Saved entries
==========
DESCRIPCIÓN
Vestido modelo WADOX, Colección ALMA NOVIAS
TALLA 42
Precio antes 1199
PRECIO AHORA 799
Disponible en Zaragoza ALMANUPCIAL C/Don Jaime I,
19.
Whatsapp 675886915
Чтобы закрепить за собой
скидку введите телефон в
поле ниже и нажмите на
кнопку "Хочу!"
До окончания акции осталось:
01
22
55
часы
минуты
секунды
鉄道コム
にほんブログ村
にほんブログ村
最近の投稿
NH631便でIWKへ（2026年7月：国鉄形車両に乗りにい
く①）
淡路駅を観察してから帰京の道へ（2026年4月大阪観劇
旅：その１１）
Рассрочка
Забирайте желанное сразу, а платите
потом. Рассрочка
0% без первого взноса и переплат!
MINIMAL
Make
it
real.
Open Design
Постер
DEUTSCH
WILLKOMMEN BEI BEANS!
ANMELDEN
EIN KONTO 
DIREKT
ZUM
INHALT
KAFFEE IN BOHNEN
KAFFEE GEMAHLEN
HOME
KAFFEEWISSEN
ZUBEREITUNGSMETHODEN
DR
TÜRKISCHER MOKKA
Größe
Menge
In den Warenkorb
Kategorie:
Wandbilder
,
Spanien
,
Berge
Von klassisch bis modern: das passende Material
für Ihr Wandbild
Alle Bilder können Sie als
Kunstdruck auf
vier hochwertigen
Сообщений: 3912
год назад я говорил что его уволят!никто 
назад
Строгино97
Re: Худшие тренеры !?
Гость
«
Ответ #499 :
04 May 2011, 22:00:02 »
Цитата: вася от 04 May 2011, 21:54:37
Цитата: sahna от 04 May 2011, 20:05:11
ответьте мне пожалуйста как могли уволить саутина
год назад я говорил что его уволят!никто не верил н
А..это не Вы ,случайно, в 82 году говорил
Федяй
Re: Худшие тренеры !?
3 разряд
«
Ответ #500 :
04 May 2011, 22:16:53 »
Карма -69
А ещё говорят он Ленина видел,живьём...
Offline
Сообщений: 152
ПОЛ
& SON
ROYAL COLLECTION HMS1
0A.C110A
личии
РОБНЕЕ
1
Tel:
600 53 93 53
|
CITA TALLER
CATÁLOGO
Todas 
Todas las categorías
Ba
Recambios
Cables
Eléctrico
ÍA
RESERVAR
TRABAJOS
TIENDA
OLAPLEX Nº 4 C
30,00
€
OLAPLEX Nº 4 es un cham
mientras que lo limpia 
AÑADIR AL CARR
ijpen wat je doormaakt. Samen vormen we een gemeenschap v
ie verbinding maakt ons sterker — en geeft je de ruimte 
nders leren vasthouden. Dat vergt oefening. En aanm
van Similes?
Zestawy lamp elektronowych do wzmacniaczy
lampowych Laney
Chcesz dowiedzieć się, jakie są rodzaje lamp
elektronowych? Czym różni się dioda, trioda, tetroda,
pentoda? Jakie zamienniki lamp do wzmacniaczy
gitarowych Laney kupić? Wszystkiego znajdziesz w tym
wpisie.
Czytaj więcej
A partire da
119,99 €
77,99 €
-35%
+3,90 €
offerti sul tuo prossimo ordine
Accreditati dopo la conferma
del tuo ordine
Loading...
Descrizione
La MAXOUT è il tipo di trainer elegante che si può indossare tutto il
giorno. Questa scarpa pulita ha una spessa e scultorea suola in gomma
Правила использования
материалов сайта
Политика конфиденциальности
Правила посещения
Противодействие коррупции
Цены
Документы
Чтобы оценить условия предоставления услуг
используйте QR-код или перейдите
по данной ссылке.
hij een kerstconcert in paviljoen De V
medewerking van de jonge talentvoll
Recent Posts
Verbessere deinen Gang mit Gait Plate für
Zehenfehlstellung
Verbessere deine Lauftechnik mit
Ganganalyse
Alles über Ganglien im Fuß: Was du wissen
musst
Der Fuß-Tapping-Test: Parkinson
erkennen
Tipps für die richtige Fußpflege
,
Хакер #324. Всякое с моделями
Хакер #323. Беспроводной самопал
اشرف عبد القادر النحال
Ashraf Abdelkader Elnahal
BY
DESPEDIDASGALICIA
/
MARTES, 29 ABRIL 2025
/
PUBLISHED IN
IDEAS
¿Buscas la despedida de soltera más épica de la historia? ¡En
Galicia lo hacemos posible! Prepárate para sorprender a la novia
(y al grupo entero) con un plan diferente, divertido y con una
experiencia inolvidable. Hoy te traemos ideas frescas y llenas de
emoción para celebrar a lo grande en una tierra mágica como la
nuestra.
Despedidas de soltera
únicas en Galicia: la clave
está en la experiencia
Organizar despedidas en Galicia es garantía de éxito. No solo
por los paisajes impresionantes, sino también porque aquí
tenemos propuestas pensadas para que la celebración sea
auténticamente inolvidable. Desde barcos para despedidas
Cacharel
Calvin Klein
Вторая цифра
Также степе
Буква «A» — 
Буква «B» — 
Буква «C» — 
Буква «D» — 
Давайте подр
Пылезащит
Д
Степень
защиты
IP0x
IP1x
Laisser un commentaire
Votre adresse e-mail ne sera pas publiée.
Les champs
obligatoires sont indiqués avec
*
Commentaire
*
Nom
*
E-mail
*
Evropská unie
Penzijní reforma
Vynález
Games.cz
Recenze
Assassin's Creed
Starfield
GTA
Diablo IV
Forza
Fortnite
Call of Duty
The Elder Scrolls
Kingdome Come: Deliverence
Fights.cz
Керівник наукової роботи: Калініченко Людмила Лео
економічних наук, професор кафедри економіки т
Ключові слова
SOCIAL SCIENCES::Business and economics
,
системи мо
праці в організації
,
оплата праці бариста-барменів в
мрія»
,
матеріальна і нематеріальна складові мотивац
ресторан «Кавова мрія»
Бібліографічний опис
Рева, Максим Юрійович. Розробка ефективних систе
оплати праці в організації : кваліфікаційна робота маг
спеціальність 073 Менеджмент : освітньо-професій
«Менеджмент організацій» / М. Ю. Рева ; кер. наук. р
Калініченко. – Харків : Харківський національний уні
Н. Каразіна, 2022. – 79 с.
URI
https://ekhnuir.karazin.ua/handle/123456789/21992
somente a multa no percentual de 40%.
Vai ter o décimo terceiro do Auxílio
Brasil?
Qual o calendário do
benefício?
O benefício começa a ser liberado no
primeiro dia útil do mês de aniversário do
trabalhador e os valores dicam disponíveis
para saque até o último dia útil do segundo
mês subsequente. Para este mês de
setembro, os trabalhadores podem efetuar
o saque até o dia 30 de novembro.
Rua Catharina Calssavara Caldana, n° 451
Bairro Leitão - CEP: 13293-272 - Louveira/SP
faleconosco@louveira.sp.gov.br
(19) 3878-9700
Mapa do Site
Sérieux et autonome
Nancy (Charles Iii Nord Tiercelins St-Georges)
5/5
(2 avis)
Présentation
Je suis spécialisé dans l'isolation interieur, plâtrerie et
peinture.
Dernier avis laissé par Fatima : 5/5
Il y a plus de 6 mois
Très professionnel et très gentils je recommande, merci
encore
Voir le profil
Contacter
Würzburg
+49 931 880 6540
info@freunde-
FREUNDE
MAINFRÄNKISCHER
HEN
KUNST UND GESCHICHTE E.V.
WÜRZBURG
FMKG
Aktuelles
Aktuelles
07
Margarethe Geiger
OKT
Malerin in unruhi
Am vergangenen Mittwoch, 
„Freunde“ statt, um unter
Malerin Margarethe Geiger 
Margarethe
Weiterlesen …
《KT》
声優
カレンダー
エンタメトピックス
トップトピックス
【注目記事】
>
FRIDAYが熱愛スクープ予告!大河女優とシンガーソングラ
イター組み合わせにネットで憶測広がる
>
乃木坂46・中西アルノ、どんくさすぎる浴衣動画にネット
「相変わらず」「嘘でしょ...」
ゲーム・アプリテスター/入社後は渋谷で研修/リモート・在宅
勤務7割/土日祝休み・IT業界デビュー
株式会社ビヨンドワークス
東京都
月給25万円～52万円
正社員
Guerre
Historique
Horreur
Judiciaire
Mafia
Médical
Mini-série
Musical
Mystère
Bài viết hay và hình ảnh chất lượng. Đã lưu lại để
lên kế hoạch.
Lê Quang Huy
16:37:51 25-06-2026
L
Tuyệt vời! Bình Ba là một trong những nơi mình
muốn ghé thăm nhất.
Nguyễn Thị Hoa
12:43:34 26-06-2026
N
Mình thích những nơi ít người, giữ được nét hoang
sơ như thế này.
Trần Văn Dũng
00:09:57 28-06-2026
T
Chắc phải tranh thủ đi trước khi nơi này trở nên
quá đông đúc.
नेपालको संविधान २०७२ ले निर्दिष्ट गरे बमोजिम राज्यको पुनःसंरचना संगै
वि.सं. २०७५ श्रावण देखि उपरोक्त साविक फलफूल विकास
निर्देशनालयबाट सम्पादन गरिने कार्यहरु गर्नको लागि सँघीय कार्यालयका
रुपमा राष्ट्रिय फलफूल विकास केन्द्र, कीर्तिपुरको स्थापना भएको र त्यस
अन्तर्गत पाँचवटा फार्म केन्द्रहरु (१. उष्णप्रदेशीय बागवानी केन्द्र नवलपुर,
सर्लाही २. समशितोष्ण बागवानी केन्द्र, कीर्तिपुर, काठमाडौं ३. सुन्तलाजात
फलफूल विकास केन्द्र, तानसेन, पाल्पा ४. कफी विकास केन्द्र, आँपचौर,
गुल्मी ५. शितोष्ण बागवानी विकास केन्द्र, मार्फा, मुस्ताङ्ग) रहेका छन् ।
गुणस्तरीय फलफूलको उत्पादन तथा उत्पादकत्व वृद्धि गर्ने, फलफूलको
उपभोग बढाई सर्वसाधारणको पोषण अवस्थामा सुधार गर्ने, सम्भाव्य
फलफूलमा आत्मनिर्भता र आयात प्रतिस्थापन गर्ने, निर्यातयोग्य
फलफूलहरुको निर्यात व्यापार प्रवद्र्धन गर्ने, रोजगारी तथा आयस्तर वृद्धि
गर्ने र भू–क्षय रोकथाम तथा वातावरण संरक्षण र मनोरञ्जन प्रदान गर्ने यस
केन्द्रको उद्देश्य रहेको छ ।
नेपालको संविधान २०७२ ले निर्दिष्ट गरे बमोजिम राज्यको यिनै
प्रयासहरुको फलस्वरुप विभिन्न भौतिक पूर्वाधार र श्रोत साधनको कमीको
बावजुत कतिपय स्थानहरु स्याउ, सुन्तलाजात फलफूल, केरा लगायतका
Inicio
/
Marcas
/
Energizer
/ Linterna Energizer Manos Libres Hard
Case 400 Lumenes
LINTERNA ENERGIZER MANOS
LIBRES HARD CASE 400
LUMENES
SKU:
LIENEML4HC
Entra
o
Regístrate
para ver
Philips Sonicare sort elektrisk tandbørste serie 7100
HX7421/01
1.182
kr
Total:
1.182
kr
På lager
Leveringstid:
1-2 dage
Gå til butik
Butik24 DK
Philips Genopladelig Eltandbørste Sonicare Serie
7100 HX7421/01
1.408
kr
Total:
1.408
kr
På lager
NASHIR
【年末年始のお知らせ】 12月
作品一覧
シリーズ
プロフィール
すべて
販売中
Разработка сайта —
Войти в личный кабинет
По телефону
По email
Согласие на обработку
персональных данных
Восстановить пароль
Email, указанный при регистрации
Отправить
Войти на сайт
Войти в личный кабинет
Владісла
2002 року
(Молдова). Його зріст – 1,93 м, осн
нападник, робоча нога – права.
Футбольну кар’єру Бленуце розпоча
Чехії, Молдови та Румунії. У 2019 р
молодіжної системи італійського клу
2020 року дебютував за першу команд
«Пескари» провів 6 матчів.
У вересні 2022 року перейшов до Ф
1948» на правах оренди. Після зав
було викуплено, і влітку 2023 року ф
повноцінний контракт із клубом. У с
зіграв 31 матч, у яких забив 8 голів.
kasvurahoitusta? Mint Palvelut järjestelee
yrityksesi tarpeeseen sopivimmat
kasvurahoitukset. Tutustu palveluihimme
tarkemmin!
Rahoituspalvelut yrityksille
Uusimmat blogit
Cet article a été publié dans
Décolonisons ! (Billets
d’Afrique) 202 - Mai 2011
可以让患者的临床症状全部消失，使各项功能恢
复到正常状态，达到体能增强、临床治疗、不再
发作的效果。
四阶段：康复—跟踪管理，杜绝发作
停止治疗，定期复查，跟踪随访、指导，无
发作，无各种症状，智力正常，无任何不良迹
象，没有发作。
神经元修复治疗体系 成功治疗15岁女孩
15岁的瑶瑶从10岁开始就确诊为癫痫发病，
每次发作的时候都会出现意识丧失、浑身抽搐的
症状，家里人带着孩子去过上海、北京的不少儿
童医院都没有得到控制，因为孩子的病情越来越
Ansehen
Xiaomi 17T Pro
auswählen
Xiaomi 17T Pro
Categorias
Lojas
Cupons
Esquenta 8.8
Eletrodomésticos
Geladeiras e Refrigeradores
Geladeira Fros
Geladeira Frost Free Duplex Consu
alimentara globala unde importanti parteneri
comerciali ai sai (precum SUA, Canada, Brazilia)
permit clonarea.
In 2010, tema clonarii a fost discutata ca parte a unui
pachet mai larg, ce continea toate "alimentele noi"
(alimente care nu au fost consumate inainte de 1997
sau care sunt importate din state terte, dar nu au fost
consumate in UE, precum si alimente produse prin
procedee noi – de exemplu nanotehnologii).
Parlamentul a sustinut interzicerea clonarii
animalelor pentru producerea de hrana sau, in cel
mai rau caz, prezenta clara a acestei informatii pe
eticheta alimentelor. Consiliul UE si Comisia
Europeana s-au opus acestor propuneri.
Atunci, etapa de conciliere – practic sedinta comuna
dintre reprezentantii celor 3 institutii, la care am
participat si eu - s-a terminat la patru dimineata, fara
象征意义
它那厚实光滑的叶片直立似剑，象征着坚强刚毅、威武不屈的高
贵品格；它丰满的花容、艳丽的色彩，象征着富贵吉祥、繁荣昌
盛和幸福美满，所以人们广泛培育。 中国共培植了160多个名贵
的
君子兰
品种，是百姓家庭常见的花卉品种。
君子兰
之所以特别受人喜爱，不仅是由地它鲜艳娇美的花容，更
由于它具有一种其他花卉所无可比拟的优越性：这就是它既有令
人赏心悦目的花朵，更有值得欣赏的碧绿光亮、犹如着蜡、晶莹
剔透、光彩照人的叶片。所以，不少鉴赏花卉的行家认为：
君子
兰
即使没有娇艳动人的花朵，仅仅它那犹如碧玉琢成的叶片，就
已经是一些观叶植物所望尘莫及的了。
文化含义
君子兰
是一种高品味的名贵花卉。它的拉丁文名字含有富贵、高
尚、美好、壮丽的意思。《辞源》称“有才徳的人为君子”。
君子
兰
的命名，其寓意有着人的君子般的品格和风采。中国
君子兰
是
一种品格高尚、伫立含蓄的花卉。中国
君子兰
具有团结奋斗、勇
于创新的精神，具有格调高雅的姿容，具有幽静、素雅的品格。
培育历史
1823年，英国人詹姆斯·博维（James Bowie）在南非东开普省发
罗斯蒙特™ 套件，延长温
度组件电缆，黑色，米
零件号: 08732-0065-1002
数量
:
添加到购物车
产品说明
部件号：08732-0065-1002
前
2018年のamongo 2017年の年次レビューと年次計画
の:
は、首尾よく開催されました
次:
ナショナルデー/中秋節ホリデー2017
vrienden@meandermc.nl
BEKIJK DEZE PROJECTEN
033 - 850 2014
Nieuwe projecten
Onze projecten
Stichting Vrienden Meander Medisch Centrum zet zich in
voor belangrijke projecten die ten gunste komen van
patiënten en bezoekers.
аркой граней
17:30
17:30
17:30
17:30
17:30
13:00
==========
_TASK PROMPT_
Among the entries above, locate the lines containing "провів 6 матчів." and "d’Afrique) 202 - Mai 2011", and transcribe exactly those two lines and all lines between.

_SOLUTION TO THE PROBLEM_
«Пескари» провів 6 матчів.
У вересні 2022 року перейшов до Ф
1948» на правах оренди. Після зав
було викуплено, і влітку 2023 року ф
повноцінний контракт із клубом. У с
зіграв 31 матч, у яких забив 8 голів.
kasvurahoitusta? Mint Palvelut järjestelee
yrityksesi tarpeeseen sopivimmat
kasvurahoitukset. Tutustu palveluihimme
tarkemmin!
Rahoituspalvelut yrityksille
Uusimmat blogit
Cet article a été publié dans
Décolonisons ! (Billets
d’Afrique) 202 - Mai 2011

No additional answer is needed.